Provided data ->

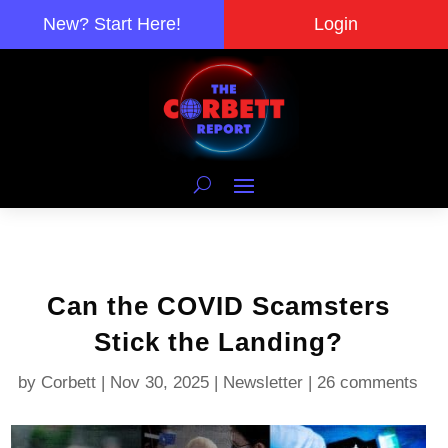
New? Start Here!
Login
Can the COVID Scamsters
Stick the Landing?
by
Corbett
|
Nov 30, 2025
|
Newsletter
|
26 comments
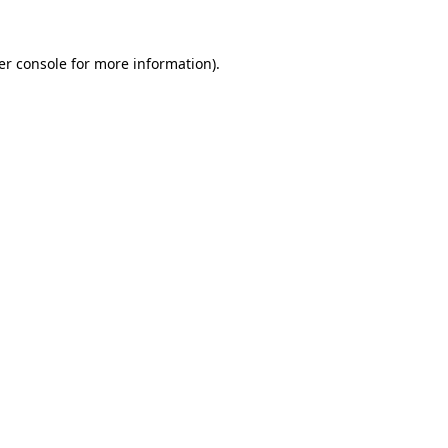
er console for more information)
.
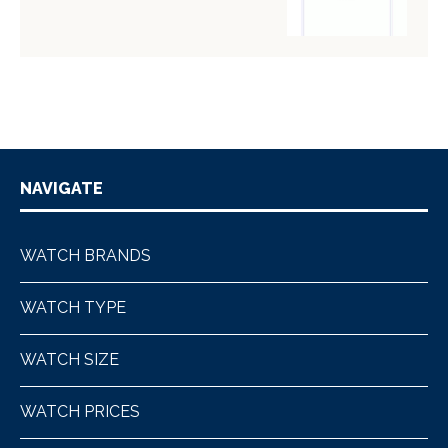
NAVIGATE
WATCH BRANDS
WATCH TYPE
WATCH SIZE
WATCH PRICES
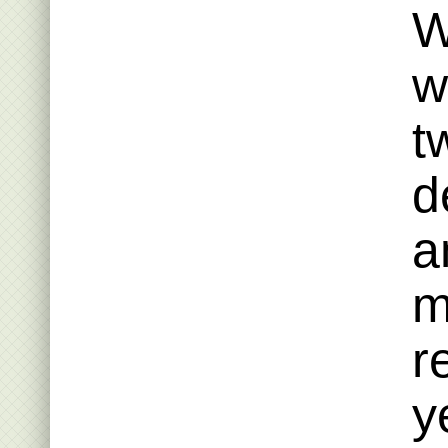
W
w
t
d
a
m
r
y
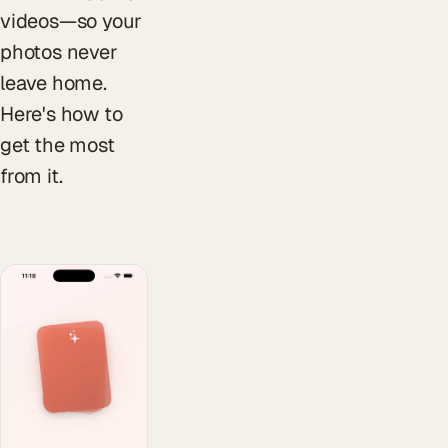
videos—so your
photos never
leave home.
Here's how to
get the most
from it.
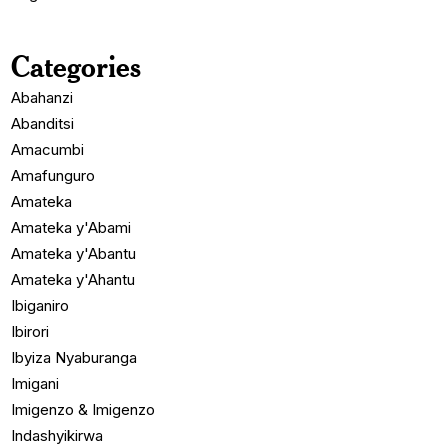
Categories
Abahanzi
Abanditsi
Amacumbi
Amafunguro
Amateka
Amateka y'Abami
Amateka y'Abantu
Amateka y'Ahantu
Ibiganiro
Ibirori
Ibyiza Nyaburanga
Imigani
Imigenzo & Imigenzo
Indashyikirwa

What this task involves ->
Print the text of every entry above line for line, keeping each character as it stands, and leave the pictures out of your answer.

Written answer ->
New? Start Here!
Login
Can the COVID Scamsters
Stick the Landing?
by
Corbett
|
Nov 30, 2025
|
Newsletter
|
26 comments
er console for more information)
.
NAVIGATE
WATCH BRANDS
WATCH TYPE
WATCH SIZE
WATCH PRICES
W
w
t
d
a
m
r
y
videos—so your
photos never
leave home.
Here's how to
get the most
from it.
Categories
Abahanzi
Abanditsi
Amacumbi
Amafunguro
Amateka
Amateka y'Abami
Amateka y'Abantu
Amateka y'Ahantu
Ibiganiro
Ibirori
Ibyiza Nyaburanga
Imigani
Imigenzo & Imigenzo
Indashyikirwa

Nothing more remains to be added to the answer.